Here’s the 3 steps that could turn 23andMe into a turn-key OkCupid:
1. It’s been scientifically demonstrated that people prefer mates with highly dissimilar HLA types. The effect is tied to variations in body odor and directly correlates with who people find most sexually attractive.
3. Either 23andMe or an enterprising 3rd party developer could create a lightweight app that compares the HLA data from 23andMe and mines it for anti-correlation. You can at least check people on a case by case basis and see if for instance, you and your current partner have the genes for robust, magnetic compatibility.
I fully expect that this kind of screen would reject close relatives as “subjectively unappealing to you” and would also find most people who found each other attractive could be identified correctly too.

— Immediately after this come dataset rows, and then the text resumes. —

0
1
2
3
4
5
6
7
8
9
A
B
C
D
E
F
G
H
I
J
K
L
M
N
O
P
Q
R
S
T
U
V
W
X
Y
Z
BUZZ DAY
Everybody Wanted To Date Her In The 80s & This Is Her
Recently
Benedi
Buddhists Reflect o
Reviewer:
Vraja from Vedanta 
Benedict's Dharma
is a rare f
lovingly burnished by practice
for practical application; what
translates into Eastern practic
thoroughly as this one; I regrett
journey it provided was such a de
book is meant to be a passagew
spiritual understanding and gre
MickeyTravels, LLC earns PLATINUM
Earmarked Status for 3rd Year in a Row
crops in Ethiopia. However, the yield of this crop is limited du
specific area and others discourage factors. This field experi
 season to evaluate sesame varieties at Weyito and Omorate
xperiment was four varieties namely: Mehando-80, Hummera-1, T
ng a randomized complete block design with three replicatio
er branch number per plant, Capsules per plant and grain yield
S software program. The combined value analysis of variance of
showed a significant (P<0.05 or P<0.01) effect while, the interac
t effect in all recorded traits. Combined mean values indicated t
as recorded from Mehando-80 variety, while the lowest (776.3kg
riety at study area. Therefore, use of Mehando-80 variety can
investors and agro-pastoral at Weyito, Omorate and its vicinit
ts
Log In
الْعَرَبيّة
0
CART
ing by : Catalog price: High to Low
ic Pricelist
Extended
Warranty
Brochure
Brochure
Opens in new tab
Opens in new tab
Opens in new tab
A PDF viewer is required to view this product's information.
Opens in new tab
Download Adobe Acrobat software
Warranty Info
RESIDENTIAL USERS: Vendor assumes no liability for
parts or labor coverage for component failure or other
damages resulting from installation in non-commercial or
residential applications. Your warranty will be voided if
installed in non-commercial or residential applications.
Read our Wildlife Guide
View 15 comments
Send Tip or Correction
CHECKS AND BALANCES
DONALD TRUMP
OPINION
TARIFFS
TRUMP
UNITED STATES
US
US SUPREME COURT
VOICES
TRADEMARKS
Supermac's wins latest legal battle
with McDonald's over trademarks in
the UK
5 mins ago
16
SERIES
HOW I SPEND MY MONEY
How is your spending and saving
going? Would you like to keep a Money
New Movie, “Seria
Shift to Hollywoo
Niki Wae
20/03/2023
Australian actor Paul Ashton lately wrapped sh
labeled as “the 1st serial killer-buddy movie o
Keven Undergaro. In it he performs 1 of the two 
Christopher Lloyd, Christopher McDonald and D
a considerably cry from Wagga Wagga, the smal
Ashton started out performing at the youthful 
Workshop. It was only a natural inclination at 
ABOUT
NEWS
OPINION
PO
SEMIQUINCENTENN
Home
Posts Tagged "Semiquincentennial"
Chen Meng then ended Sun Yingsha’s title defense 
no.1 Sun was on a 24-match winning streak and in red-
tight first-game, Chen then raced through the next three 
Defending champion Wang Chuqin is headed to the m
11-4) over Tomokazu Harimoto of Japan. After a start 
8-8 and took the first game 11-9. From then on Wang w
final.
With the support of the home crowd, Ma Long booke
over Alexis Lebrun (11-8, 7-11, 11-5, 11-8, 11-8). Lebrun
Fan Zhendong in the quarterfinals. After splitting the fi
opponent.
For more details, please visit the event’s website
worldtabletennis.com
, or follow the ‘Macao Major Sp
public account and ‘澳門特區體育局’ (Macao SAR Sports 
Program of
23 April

The real question is whether the incomplete HLA data available via 23andMe and the currently limited knowledge of HLA/oder data has enough power to discriminate and reject most of the people who you’re only so-so matches with. If someone starts working on this, let me know. Online dating is a wasteland of faux-innovation but this kind of “OkCupid meets 23andMe” idea is the kind of startup idea revolutionary enough that even I would invest in it.